Selected text:
Tuesday, August 21, 2012

A Scottish New World glossary

Andalusada loves dynastic unions, so you heard it here first: before there was England-Scotland, there was... well... medieval England-Scotland. (I'm not sure how it starts or ends - although I'm thinking that Scottish Semi-Salic inheritance leads to a split in the dynasty - just that it's there.)

But after it ends, at around the dawn of the age of exploration, there's another dynastic union: Scotland-Norway. By the time it breaks up (after yet another instance of Scotland's Semi-Salic inheritance passing the throne to somebody the Norwegians wouldn't get), both of them have some holdings in the New World, with Scotland having more and better of them.

Why? Because it's the Imperial Union of England-Scotland; both of them had overseas territories at the time of the marriage. Significant ones, in fact. The problem, at least for me, has been figuring out how to pull that off; Scotland's historically been a pretty poor nation, and a dynastic union with early modern Norway really doesn't bring much to the table in that regard.

Scotland-Norway in the New World

IRL, Scotland's colonial endeavor (and probably its sovereignty, given how much money went into the attempt) collapsed in the Darien scheme. Tropical diseases, a conflict with the Spanish New World... everything that could have gone wrong basically did. My solution? Call off the Darien Disaster and have Scots-Norwegian go in a radically different direction. Specifically, north.

If the Norwegian union brings Iceland along with it, Scotland-Norway has a natural staging ground for exploration of the grim and frostbitten north. (They also have some plausible land claims to some parts of the New World already once they rediscover the sagas and connect the dots.) It's 534 miles to Iceland from Scotland, and from Iceland you can ride the Greenland Current along its coast and around it to America. Historically, this was French territory IRL, but since France is instead aggressively pushing up the Mississippi River (and starting to get involved with India instead) they've got no competition.

Scotland-Norway's solution to the challenges of the Caribbean is to not try settling the Caribbean. At the start they're probably looking for the Northwest Passage; once that burns out, and they realize that they're not going to be getting any gold or cinnamon from China this way, they settle for more prosaic resources to exploit. Beaver pelts and Newfoundland codfish are less romantic than Oriental silk and Aztec gold, but you know what? They're just as exploitable, and they sell. On this unimpressive wealth is built the sprawling, understaffed Scottish-Norwegian Empire.

Dataset content:
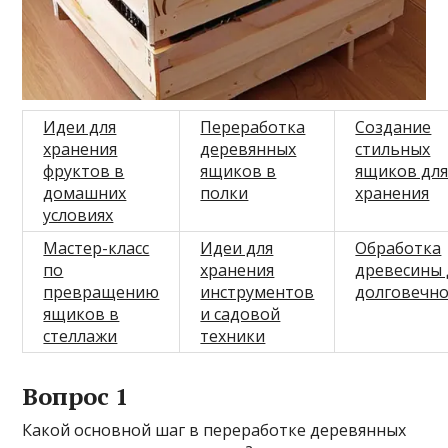
Идеи для
Переработка
Создание
хранения
деревянных
стильных
фруктов в
ящиков в
ящиков дл
домашних
полки
хранения
условиях
Мастер-класс
Идеи для
Обработка
по
хранения
древесины 
превращению
инструментов
долговечно
ящиков в
и садовой
стеллажи
техники
Вопрос 1
Какой основной шаг в переработке деревянных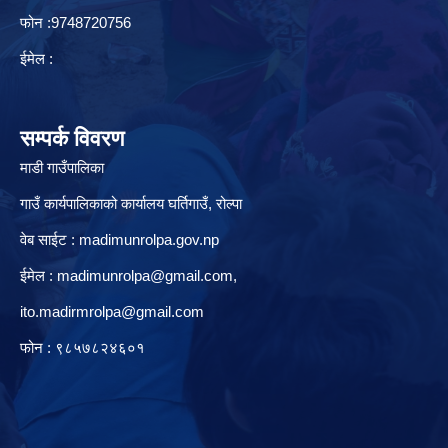
फोन :9748720756
ईमेल :
सम्पर्क विवरण
माडी गाउँपालिका
गाउँ कार्यपालिकाको कार्यालय घर्तिगाउँ, रो‍‍ल्पा
वेब साईट : madimunrolpa.gov.np
ईमेल :
madimunrolpa@gmail.com
,
ito.madirmrolpa@gmail.com
फोन : ९८५७८२४६०१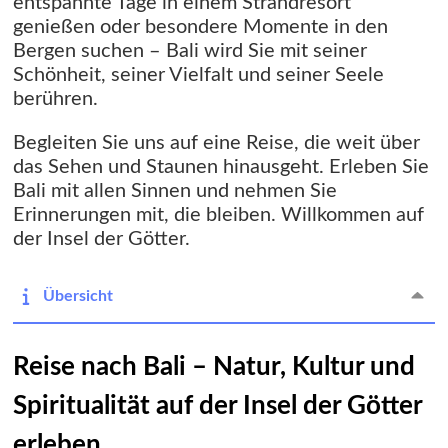
entspannte Tage in einem Strandresort
genießen oder besondere Momente in den
Bergen suchen – Bali wird Sie mit seiner
Schönheit, seiner Vielfalt und seiner Seele
berühren.
Begleiten Sie uns auf eine Reise, die weit über
das Sehen und Staunen hinausgeht. Erleben Sie
Bali mit allen Sinnen und nehmen Sie
Erinnerungen mit, die bleiben. Willkommen auf
der Insel der Götter.
Übersicht
Reise nach Bali – Natur, Kultur und
Spiritualität auf der Insel der Götter
erleben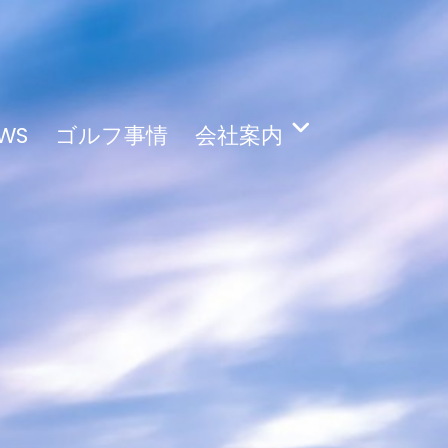
WS
ゴルフ事情
会社案内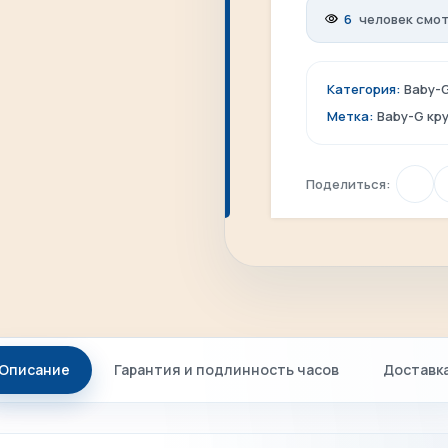
6
человек смот
Категория:
Baby-
Метка:
Baby-G кр
Поделиться:
Описание
Гарантия и подлинность часов
Доставк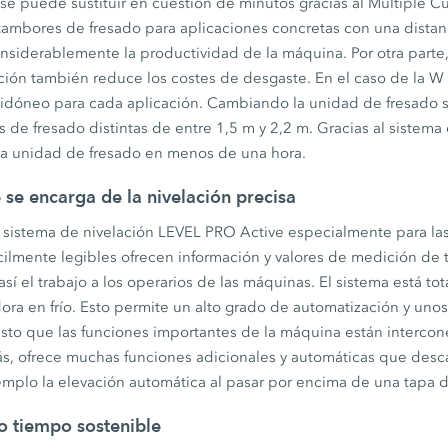
se puede sustituir en cuestión de minutos gracias al Multiple C
tambores de fresado para aplicaciones concretas con una distanc
nsiderablemente la productividad de la máquina. Por otra parte
ción también reduce los costes de desgaste. En el caso de la W 
 idóneo para cada aplicación. Cambiando la unidad de fresado
de fresado distintas de entre 1,5 m y 2,2 m. Gracias al sistema
 la unidad de fresado en menos de una hora.
se encarga de la nivelación precisa
 sistema de nivelación LEVEL PRO Active especialmente para las 
ilmente legibles ofrecen información y valores de medición de 
 así el trabajo a los operarios de las máquinas. El sistema está t
adora en frío. Esto permite un alto grado de automatización y uno
esto que las funciones importantes de la máquina están interco
, ofrece muchas funciones adicionales y automáticas que desca
mplo la elevación automática al pasar por encima de una tapa de
o tiempo sostenible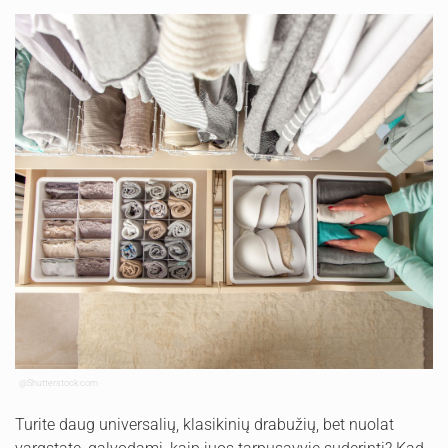
@Shutterstock.com
Turite daug universalių, klasikinių drabužių, bet nuolat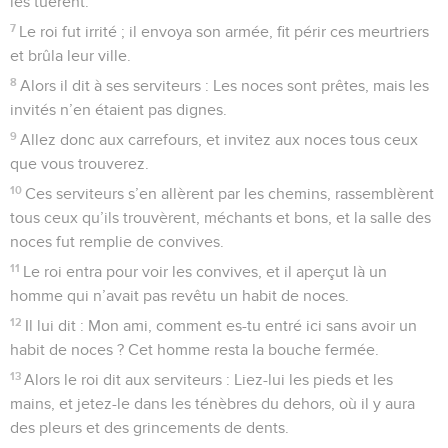
les tuèrent.
7
Le roi fut irrité ; il envoya son armée, fit périr ces meurtriers
et brûla leur ville.
8
Alors il dit à ses serviteurs : Les noces sont prêtes, mais les
invités n’en étaient pas dignes.
9
Allez donc aux carrefours, et invitez aux noces tous ceux
que vous trouverez.
10
Ces serviteurs s’en allèrent par les chemins, rassemblèrent
tous ceux qu’ils trouvèrent, méchants et bons, et la salle des
noces fut remplie de convives.
11
Le roi entra pour voir les convives, et il aperçut là un
homme qui n’avait pas revêtu un habit de noces.
12
Il lui dit : Mon ami, comment es-tu entré ici sans avoir un
habit de noces ? Cet homme resta la bouche fermée.
13
Alors le roi dit aux serviteurs : Liez-lui les pieds et les
mains, et jetez-le dans les ténèbres du dehors, où il y aura
des pleurs et des grincements de dents.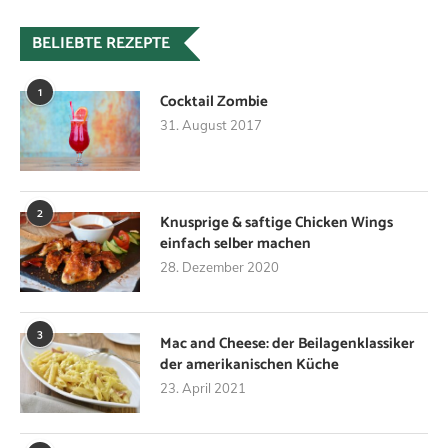
BELIEBTE REZEPTE
1
Cocktail Zombie
31. August 2017
2
Knusprige & saftige Chicken Wings
einfach selber machen
28. Dezember 2020
3
Mac and Cheese: der Beilagenklassiker
der amerikanischen Küche
23. April 2021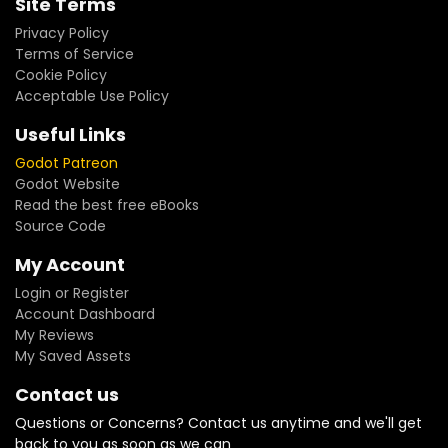
Site Terms
Privacy Policy
Terms of Service
Cookie Policy
Acceptable Use Policy
Useful Links
Godot Patreon
Godot Website
Read the best free eBooks
Source Code
My Account
Login or Register
Account Dashboard
My Reviews
My Saved Assets
Contact us
Questions or Concerns? Contact us anytime and we'll get
back to you as soon as we can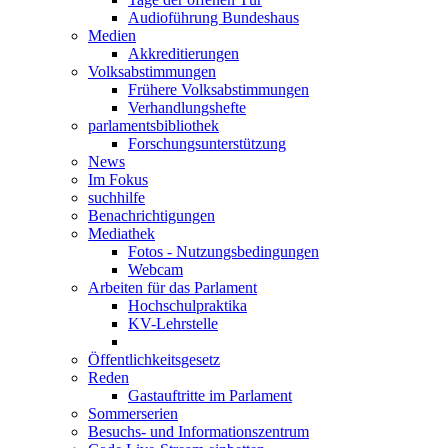
Audioführung Bundeshaus
Medien
Akkreditierungen
Volksabstimmungen
Frühere Volksabstimmungen
Verhandlungshefte
parlamentsbibliothek
Forschungsunterstützung
News
Im Fokus
suchhilfe
Benachrichtigungen
Mediathek
Fotos - Nutzungsbedingungen
Webcam
Arbeiten für das Parlament
Hochschulpraktika
KV-Lehrstelle
Öffentlichkeitsgesetz
Reden
Gastauftritte im Parlament
Sommerserien
Besuchs- und Informationszentrum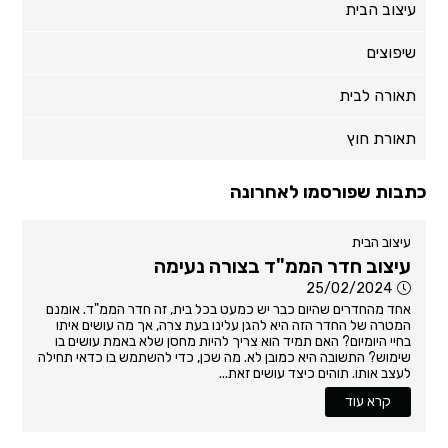
עיצוב הבית
שיפוצים
תאורה לבית
תאורת חוץ
כתבות שפורסמו לאחרונה
עיצוב הבית
עיצוב חדר הממ"ד בצורה נעימה
25/02/2024
אחד מהחדרים שהיום כבר יש כמעט בכל בית, זה חדר הממ"ד. אומנם
המטרה של החדר הזה היא להגן עלינו בעת צרה, אך מה עושים איתו
בחיי היומיום? האם תמיד הוא צריך להיות מחסן שלא באמת עושים בו
שימוש? התשובה היא כמובן לא. מה שכן, כדי להשתמש בו כדאי תחילה
לעצב אותו. תוהים כיצד עושים זאת...
קרא עוד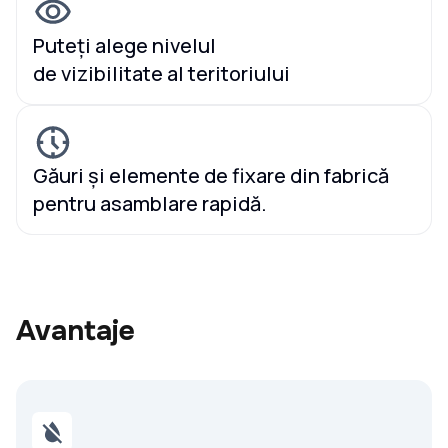
Puteți alege nivelul
de vizibilitate al teritoriului
Găuri și elemente de fixare din fabrică
pentru asamblare rapidă.
Avantaje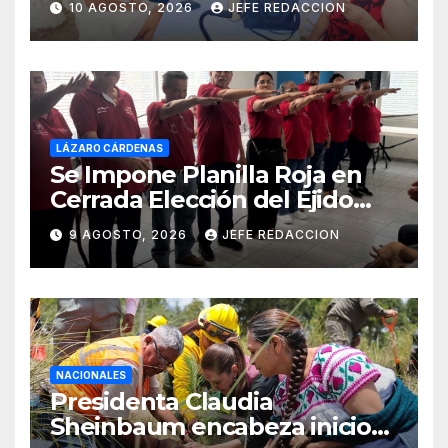
10 AGOSTO, 2026
JEFE REDACCION
Edición
LÁZARO CÁRDENAS
Se Impone Planilla Roja en
Cerrada Elección del Ejido
Melchor Ocampo en Lázaro
9 AGOSTO, 2026
JEFE REDACCION
Cárdenas
NACIONALES
Presidenta Claudia
Sheinbaum encabeza inicio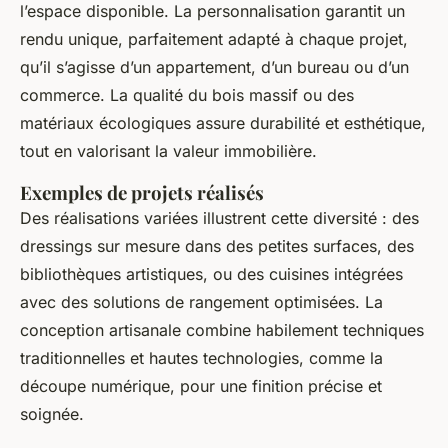
l’espace disponible. La personnalisation garantit un
rendu unique, parfaitement adapté à chaque projet,
qu’il s’agisse d’un appartement, d’un bureau ou d’un
commerce. La qualité du bois massif ou des
matériaux écologiques assure durabilité et esthétique,
tout en valorisant la valeur immobilière.
Exemples de projets réalisés
Des réalisations variées illustrent cette diversité : des
dressings sur mesure dans des petites surfaces, des
bibliothèques artistiques, ou des cuisines intégrées
avec des solutions de rangement optimisées. La
conception artisanale combine habilement techniques
traditionnelles et hautes technologies, comme la
découpe numérique, pour une finition précise et
soignée.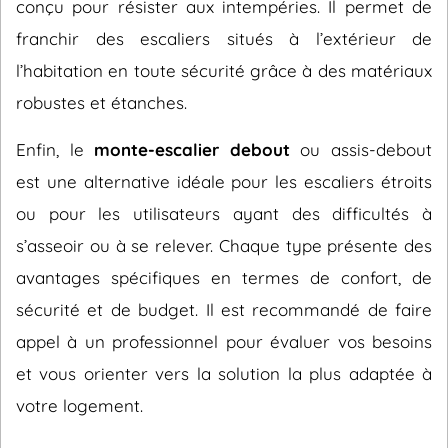
conçu pour résister aux intempéries. Il permet de
franchir des escaliers situés à l’extérieur de
l’habitation en toute sécurité grâce à des matériaux
robustes et étanches.
Enfin, le
monte-escalier debout
ou assis-debout
est une alternative idéale pour les escaliers étroits
ou pour les utilisateurs ayant des difficultés à
s’asseoir ou à se relever. Chaque type présente des
avantages spécifiques en termes de confort, de
sécurité et de budget. Il est recommandé de faire
appel à un professionnel pour évaluer vos besoins
et vous orienter vers la solution la plus adaptée à
votre logement.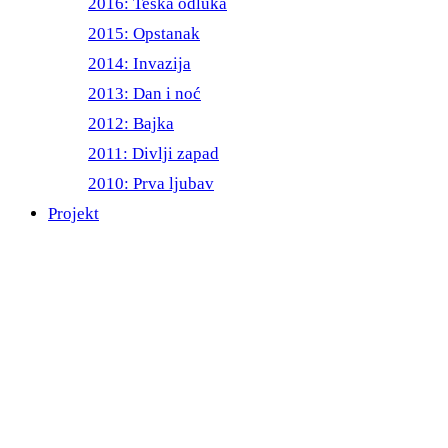
2016: Teška odluka
2015: Opstanak
2014: Invazija
2013: Dan i noć
2012: Bajka
2011: Divlji zapad
2010: Prva ljubav
Projekt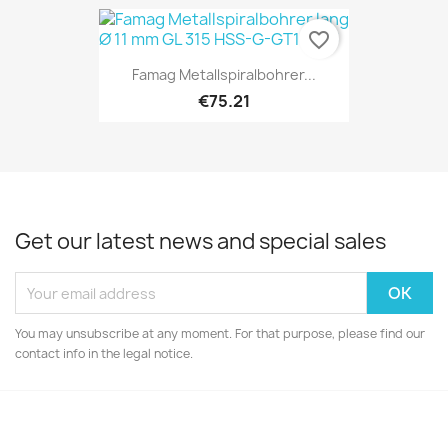
favorite_border
Famag Metallspiralbohrer...
€75.21
Get our latest news and special sales
You may unsubscribe at any moment. For that purpose, please find our
contact info in the legal notice.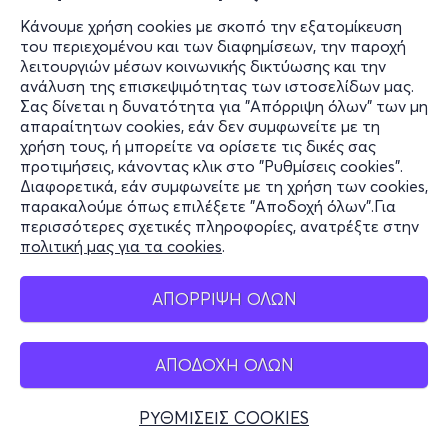
Κάνουμε χρήση cookies με σκοπό την εξατομίκευση
του περιεχομένου και των διαφημίσεων, την παροχή
λειτουργιών μέσων κοινωνικής δικτύωσης και την
ανάλυση της επισκεψιμότητας των ιστοσελίδων μας.
Σας δίνεται η δυνατότητα για "Απόρριψη όλων" των μη
απαραίτητων cookies, εάν δεν συμφωνείτε με τη
χρήση τους, ή μπορείτε να ορίσετε τις δικές σας
προτιμήσεις, κάνοντας κλικ στο "Ρυθμίσεις cookies".
Διαφορετικά, εάν συμφωνείτε με τη χρήση των cookies,
παρακαλούμε όπως επιλέξετε "Αποδοχή όλων".Για
περισσότερες σχετικές πληροφορίες, ανατρέξτε στην
πολιτική μας για τα cookies
.
ΑΠΟΡΡΙΨΗ ΟΛΩΝ
ΑΠΟΔΟΧΗ ΟΛΩΝ
ΡΥΘΜΙΣΕΙΣ COOKIES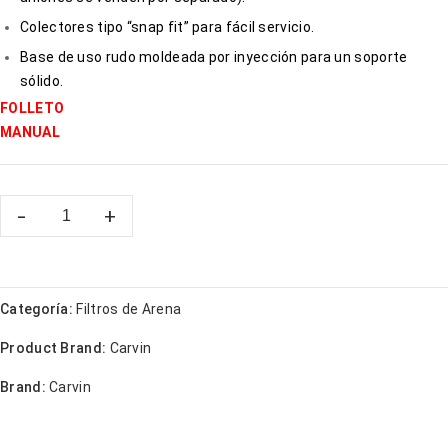
Colectores tipo “snap fit” para fácil servicio.
Base de uso rudo moldeada por inyección para un soporte
sólido.
FOLLETO
MANUAL
Categoría:
Filtros de Arena
Product Brand:
Carvin
Brand:
Carvin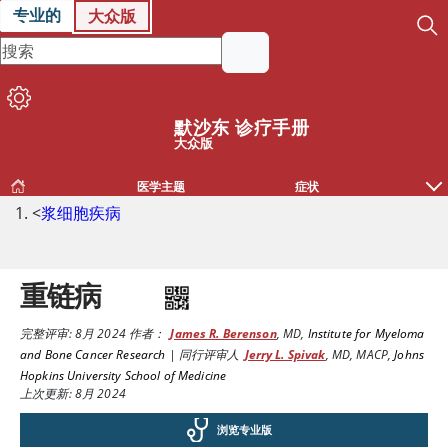
专业的
大众版
默沙东 诊疗手册
大众版
医学主题
症状
<
浆细胞疾病
重链病
完整评审:
8月 2024
作者：
James R. Berenson
,
MD
,
Institute for Myeloma
and Bone Cancer Research
|
同行评审人
Jerry L. Spivak
,
MD, MACP
,
Johns
Hopkins University School of Medicine
上次更新: 8月 2024
浏览专业版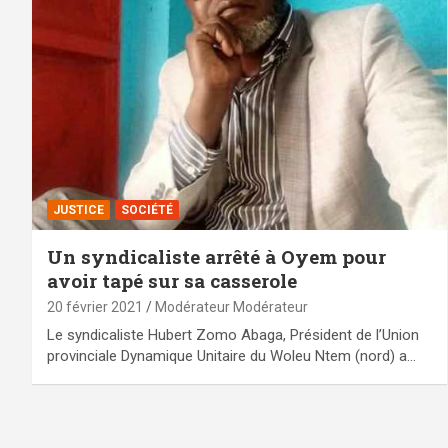
JUSTICE
SOCIÉTÉ
Un syndicaliste arrêté à Oyem pour
avoir tapé sur sa casserole
20 février 2021
Modérateur Modérateur
Le syndicaliste Hubert Zomo Abaga, Président de l’Union
provinciale Dynamique Unitaire du Woleu Ntem (nord) a…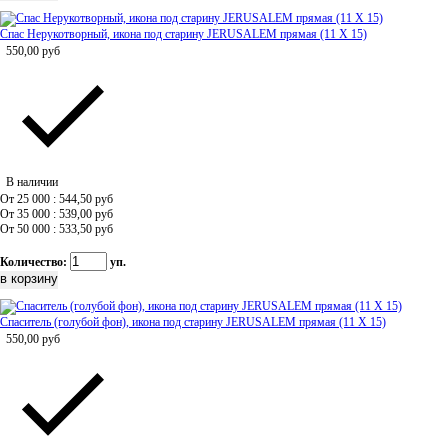
Спас Нерукотворный, икона под старину JERUSALEM прямая (11 Х 15)
550,00
руб
В наличии
От 25 000 : 544,50
руб
От 35 000 : 539,00
руб
От 50 000 : 533,50
руб
Количество:
уп.
Спаситель (голубой фон), икона под старину JERUSALEM прямая (11 Х 15)
550,00
руб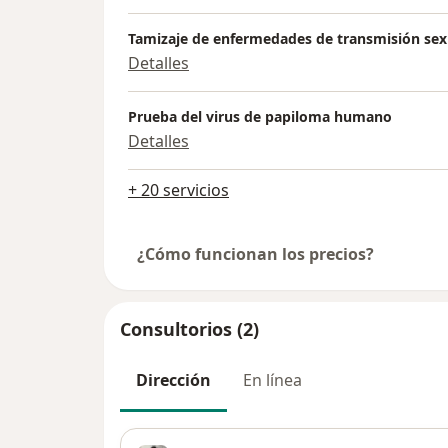
Tamizaje de enfermedades de transmisión sex
Detalles
Prueba del virus de papiloma humano
Detalles
+ 20 servicios
¿Cómo funcionan los precios?
Consultorios (2)
Dirección
En línea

Using the information:
1. List every dynastic union that the post on a Scottish New World names.
2. According to the post on a Scottish New World, why does Scotland-Norway meet no competition in the northern territory that France historically held?
3. Carry on with the post on a Scottish New World, starting after its last sentence.

Answers for this exercise:
1. Medieval England-Scotland; Scotland-Norway; the Imperial Union of England-Scotland.

2. In this version of history, France is pushing aggressively up the Mississippi River and becoming involved with India. Because of that, France does not contest the northern lands that Scotland-Norway reaches by way of Iceland and the Greenland Current.

3.
Scottish-Norwegian toponyms

Scotland-Norway being the great explorers of Canada, rather than the coureurs du bois, does make some really big changes to the world as we know it. The first and biggest is a totally different set of names for places; the ones that I've established are like so.
  • The Hudson Bay? That's Bruce Bay. (Chosen for no other reason than alliteration. I'm not sure about the Bruce who discovered it, but he's a notable figure on par with Henry Hudson.)
  • Newfoundland? That's Vinland. The sagas were known to the Scottish-Norwegian explorers, and they had a pretty good idea about the location of this one.
  • Correspondingly, the IRL Gulf of St. Lawrence is named the Vinland Firth. (There were probably several distinguished Vinland Firths early on, which got merged into the body of water they were all part of.)
  • Conceivably this makes most of the Great Lakes Lochs of some form, but I've no earthly idea what they'd be called.
The second, smaller and significantly harder part of this is that aboriginal exonyms are going to be different too. Historically, most of the First Nations were named after what they were called by their neighbors; for the Scots-Norse explorers, this means that they're very likely going to get different names, simply because of how local politics plays out.